9501 South King Drive
Chicago, Illinois 60628
mraidbard@gmail.com
847-826-2827

Matthew Raidbard has been a men’s college basketball coach for the past twelve years. He has also served for the past three years as a senior level college athletics administrator. His research focus is determining the best leadership style and leadership behaviors for athletic coaches to practice in order for them to be successful.
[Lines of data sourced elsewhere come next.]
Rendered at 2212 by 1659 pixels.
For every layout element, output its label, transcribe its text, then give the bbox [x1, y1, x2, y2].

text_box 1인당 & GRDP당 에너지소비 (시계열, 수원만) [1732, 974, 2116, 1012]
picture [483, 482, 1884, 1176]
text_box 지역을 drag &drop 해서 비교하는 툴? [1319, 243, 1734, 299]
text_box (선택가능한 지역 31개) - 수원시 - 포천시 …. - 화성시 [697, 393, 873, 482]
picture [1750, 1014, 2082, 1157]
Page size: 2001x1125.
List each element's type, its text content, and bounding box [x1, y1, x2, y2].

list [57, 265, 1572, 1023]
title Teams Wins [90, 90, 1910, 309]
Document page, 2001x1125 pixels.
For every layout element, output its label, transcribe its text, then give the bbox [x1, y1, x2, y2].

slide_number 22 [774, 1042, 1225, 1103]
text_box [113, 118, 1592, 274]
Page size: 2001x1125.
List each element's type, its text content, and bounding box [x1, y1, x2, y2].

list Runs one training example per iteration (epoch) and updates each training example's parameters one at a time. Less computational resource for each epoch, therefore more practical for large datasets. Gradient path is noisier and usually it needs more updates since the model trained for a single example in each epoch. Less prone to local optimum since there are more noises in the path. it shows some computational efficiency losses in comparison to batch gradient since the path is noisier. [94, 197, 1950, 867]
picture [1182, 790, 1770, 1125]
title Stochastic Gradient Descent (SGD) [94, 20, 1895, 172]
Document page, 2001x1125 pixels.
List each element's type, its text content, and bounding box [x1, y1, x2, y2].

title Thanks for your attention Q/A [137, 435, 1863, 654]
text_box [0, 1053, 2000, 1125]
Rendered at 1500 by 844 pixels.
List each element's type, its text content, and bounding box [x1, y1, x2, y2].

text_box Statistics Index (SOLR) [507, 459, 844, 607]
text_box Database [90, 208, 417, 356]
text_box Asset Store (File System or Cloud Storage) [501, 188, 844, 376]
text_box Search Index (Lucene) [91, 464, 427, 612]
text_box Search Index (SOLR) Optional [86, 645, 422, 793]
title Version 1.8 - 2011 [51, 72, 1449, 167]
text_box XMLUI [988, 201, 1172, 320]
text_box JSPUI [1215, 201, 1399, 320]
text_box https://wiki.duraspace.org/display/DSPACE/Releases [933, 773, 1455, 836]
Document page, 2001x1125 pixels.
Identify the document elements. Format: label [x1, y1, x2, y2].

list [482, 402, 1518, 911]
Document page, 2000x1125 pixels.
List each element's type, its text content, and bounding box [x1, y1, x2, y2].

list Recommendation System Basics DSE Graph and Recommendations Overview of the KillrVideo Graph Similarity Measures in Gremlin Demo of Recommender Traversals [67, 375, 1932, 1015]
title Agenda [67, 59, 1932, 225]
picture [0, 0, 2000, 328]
College Basketball Coach Leadership Perception: A Review and Recommendations

ABSTRACT

A quantitative design was used by this study to determine how Division I, II, and III men’s college basketball head coaches perceive themselves as leaders. A leadership survey was emailed to all Division I, II, and III men’s college basketball head coaches, and the head coaches who chose to complete the leadership survey comprised the population for this study. The head coaches who met the study’s definition of a successful head coach were sorted into a separate sub-population. Data analysis was conducted on the data collected from the completed leadership surveys and the best leadership style and leadership behaviors for athletic coaches to practice were determined based on the head coaches’ responses. This study determined that transformational leadership was the best leadership style for athletic coaches to practice when the autocratic leadership behavior that athletic coaches should centralize their authority and be the sole decision-makers was also practiced. Additional analysis conducted on the data determined that there was a small degree of correlation between the perceived and actual leadership styles of the head coaches who completed the leadership survey, which indicated that athletic coaches could benefit from leadership training that taught them the best leadership style and leadership behaviors to practice, and how to practice them.